A new study has found that the risk of progesterone receptor negative (PR-) breast cancer is greatly elevated among overweight or obese women who take statins to lower cholesterol. The study, which was conducted in Fargo, North Dakota, was restricted to postmenopausal Caucasian women without a history of using hormone replacement therapy. It included 95 women who were newly diagnosed with breast cancer and 94 cancer-free women who served as controls. Participant ages ranged from 55 to 81 years old.
No link was found overall between the use of statins and the risk of breast cancer. However, when stratified by cancer hormone receptor type, the risk of progesterone receptor negative (PR-) breast cancer was found to be four times higher for hydrophobic statin users than for non-users. Hydrophobic statins include Mevacor (lovastatin), Zocor (simvastatin), Lipitor (atorvastatin), Lescol (fluvastatin) and Baycol (cerivastatin). The authors conclude that the study found an increased risk of PR- breast cancer related to duration of statin use among overweight or obese postmenopausal women.
Study findings are surprising
The study findings are surprising because they appear to contradict previous studies that have reported that statins may protect against breast cancer (including PR- breast cancer) or are neutral with respect to risk:
- A recent study found that Lipitor suppressed tumor growth and metastasis in mice with ER-/PR- human breast cancer grafts
- Short-term treatment of women about to undergo surgery for DCIS or stage 1 breast cancer with Lescol has been shown to induce measurable reductions in tumor proliferation and increased apoptotic activity in high-grade tumors
- A study using two animal models found that neither Lipitor nor Mevacor was effective in reducing the incidence of carcinogen-induced ER+ mammary carcinomas in rats or the development of ER- mammary tumors in transgenic mice
- A study including 2,411 breast cancer patients in the Kaiser Permanente Northern California Cancer Registry found that the use of lipophilic statins such as Mevacor, Zocor, and Lipitor reduced the likelihood of ER-/PR- breast cancer
- Study of women diagnosed with breast cancer in Wisconsin, Massachusetts, and New Hampshire between 1995 and 2001 found no association between overall statin use and risk of breast cancer.

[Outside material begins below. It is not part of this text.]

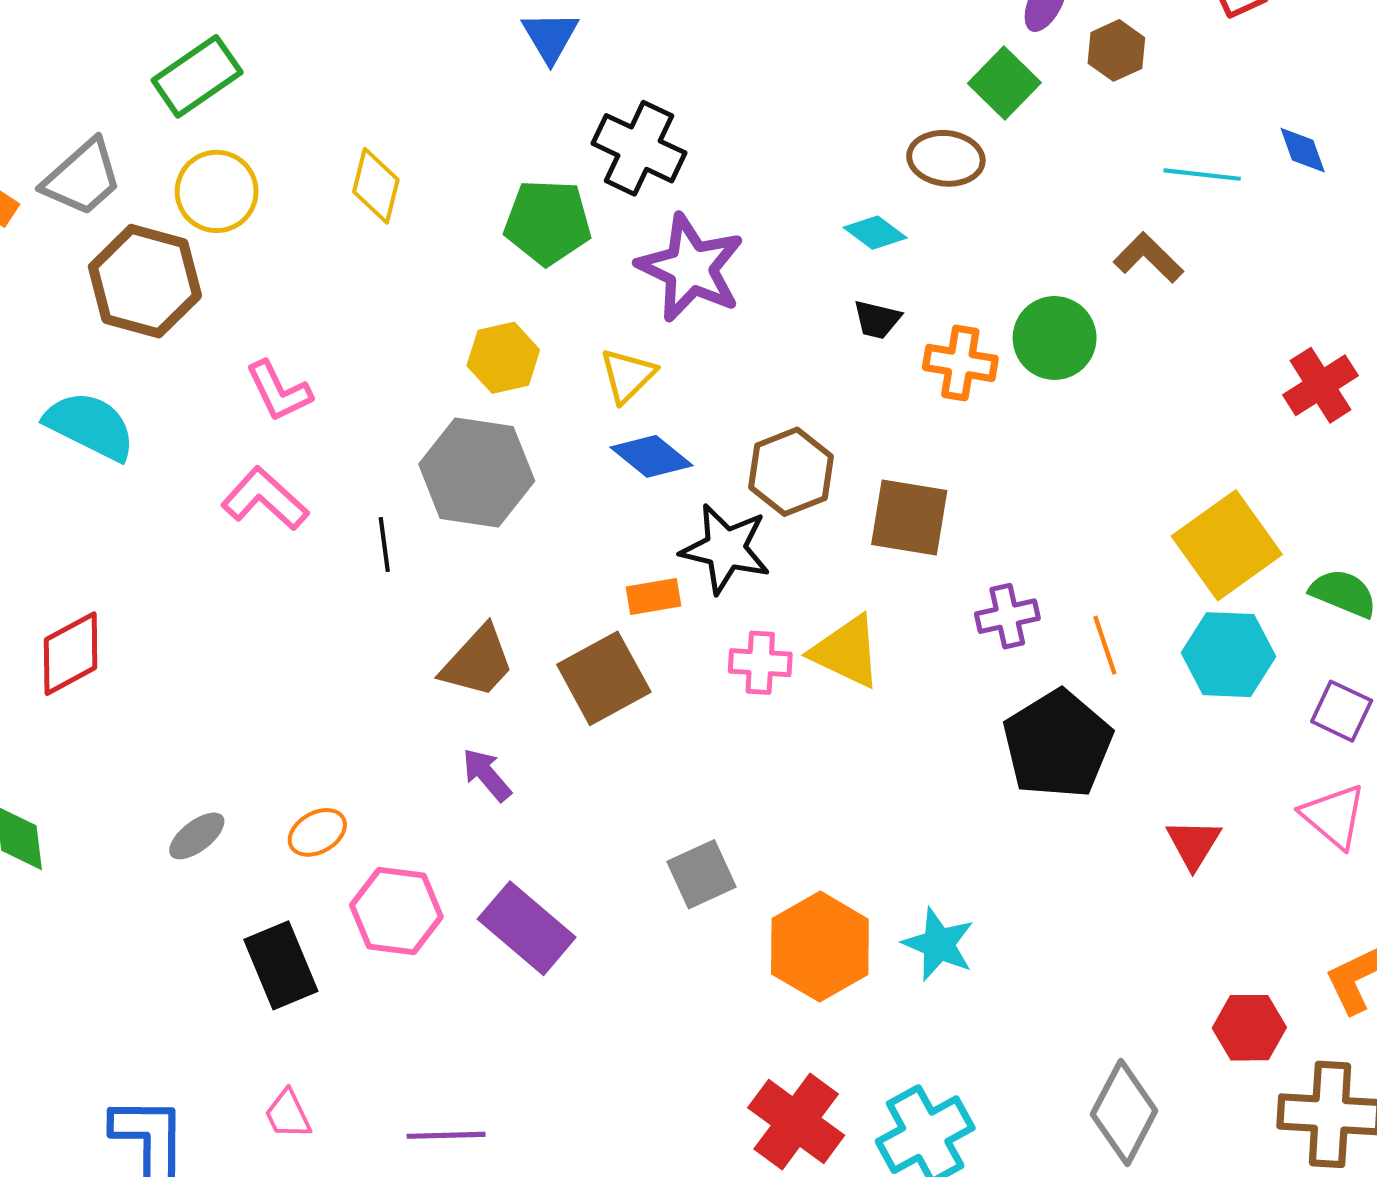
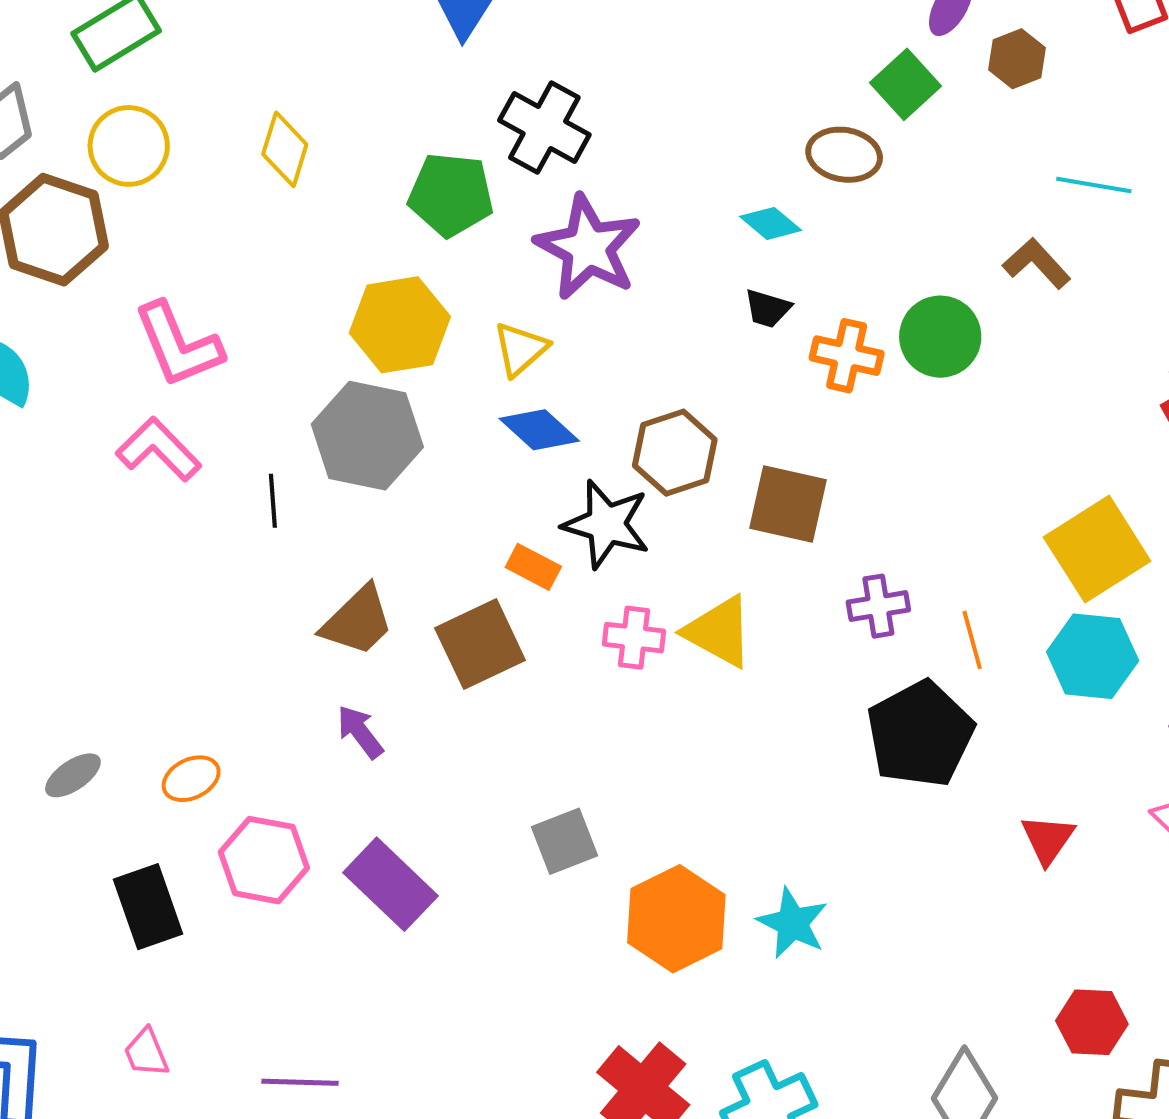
yellow hexagon: (503, 358) -> (400, 325), size x1.4
pink L-shape: (279, 391) -> (178, 345), size x1.4
orange rectangle: (654, 597) -> (533, 567), turned 34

The present study was relatively small, but it took into account several important factors. Overweight, postmenopausal women are far more likely to develop ER+/PR+ breast cancer than ER-/PR-, however they are more likely to develop ER+/PR- breast cancer than premenopausal women (although this type is far less common overall). A previous 2003 study reported that statin use increased breast cancer risk in women with long-term hormone replacement therapy exposure, but the present study excluded such women. Prior studies focused on ER status, not PR status. The reported size of the increase in risk of PR- breast cancer for overweight women in the present study is remarkable. Therefore, the results should be explained and followed up with additional studies rather than being rejected or ignored because they appear to contract previous results.